Is there any way for competing file read/writes to create what amounts to a deadlock condition? For instance, let's say I have Thread A that occasionally writes to config.xml, and Thread B that occasionally reads from it. Is there a set of circumstances that would cause Thread B to prevent Thread A from proceeding?
My thanks in advance to anybody who helps with this theoretical fishing expedition.
Edit: To answer Pyrolistical's questions: the code isn't using FileLock, and is running on a WinXP machine. Not asked, but probably worth noting: The production machines are running Java 1.5.
Temporarily setup your production process to startup with debugging support, add this to how you're starting your java program or to say the tomcat startup:
-Xdebug -Xrunjdwp:transport=dt_socket,address=8000,server=y,suspend=n
Then attach to it:
jdb -connect com.sun.jdi.SocketAttach:hostname=localhost,port=8000
And take a look at your stack(s).
FileLock is an inter-process locking mechanism. It does nothing within the same JVM, so that isn't it. I would look at your synchronizations, and specifically at making sure you always acquire multiple locks in the same order.
I've gotten some useful tips for chasing the underlying bug, but based on the responses I've gotten, it would seem the correct answer to the actual question is:
No.

§ Tasks for this exercise
**A)** Copy the forum thread from the words "Temporarily setup your" through the words "the same order.", renaming "localhost" to "127.0.0.1".
**B)** Please find every line in the records that contains the string "Металлик" and copy each one; case counts.
The forum thread and the records are separate material.

§ Data provided
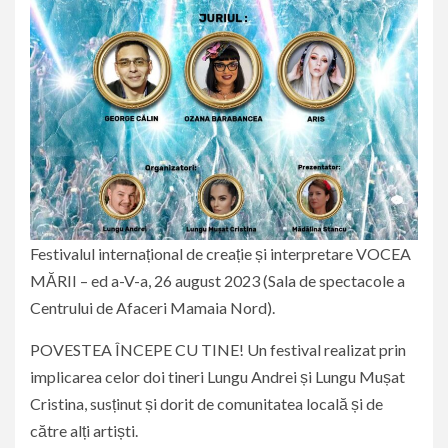
Festivalul internațional de creație și interpretare VOCEA
MĂRII – ed a-V-a, 26 august 2023 (Sala de spectacole a
Centrului de Afaceri Mamaia Nord).
POVESTEA ÎNCEPE CU TINE! Un festival realizat prin
implicarea celor doi tineri Lungu Andrei și Lungu Mușat
Cristina, susținut și dorit de comunitatea locală și de
către alți artiști.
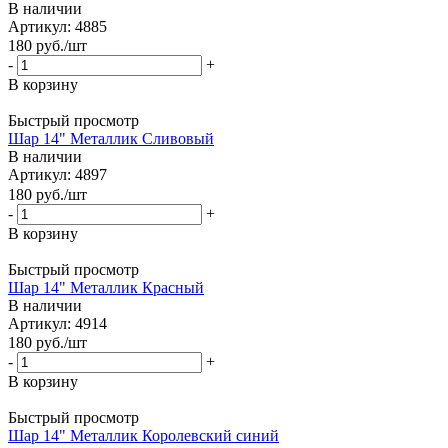
В наличии
Артикул: 4885
180
руб.
/шт
-
+
В корзину
Быстрый просмотр
Шар 14" Металлик Сливовый
В наличии
Артикул: 4897
180
руб.
/шт
-
+
В корзину
Быстрый просмотр
Шар 14" Металлик Красный
В наличии
Артикул: 4914
180
руб.
/шт
-
+
В корзину
Быстрый просмотр
Шар 14" Металлик Королевский синий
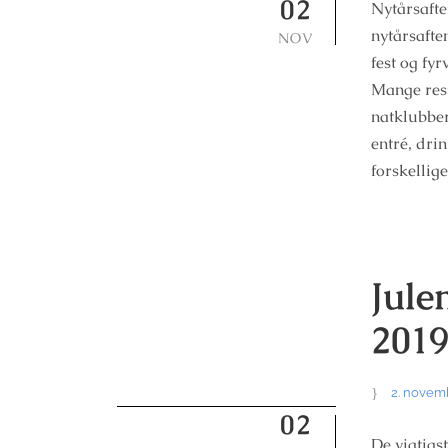
02
Nytårsafte
nytårsafte
NOV
fest og fy
Mange res
natklubber
entré, dri
forskellige
Jule
201
2. novem
02
De vigtig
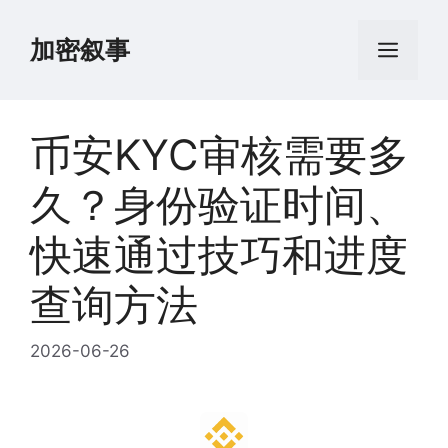
跳
至
加密叙事
菜
内
容
单
币安KYC审核需要多
久？身份验证时间、
快速通过技巧和进度
查询方法
2026-06-26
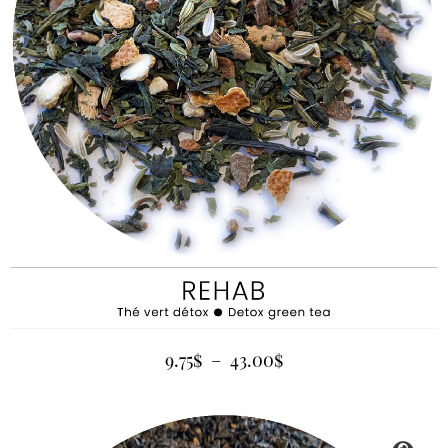
9.75
$
–
43.00
$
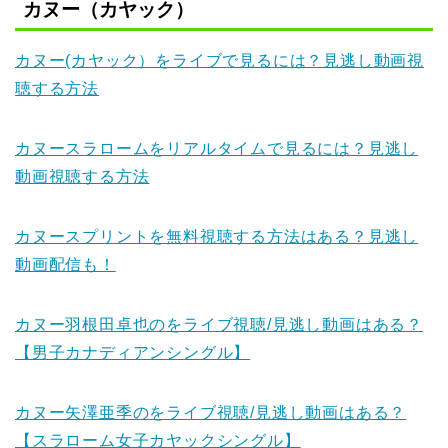
カヌー（カヤック）
カヌー(カヤック）をライブで見るには？見逃し動画視
聴する方法
カヌースラロームをリアルタイムで見るには？見逃し
動画視聴する方法
カヌースプリントを無料視聴する方法はある？見逃し
動画配信も！
カヌー羽根田卓也のをライブ視聴/見逃し動画はある？
【男子カナディアンシングル】
カヌー矢澤亜季のをライブ視聴/見逃し動画はある？
【スラローム女子カヤックシングル】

§ Responses for each task
**A)**
Temporarily setup your production process to startup with debugging support, add this to how you're starting your java program or to say the tomcat startup:
-Xdebug -Xrunjdwp:transport=dt_socket,address=8000,server=y,suspend=n
Then attach to it:
jdb -connect com.sun.jdi.SocketAttach:hostname=127.0.0.1,port=8000
And take a look at your stack(s).
FileLock is an inter-process locking mechanism. It does nothing within the same JVM, so that isn't it. I would look at your synchronizations, and specifically at making sure you always acquire multiple locks in the same order.

**B)**
Шар 14" Металлик Сливовый
Шар 14" Металлик Красный
Шар 14" Металлик Королевский синий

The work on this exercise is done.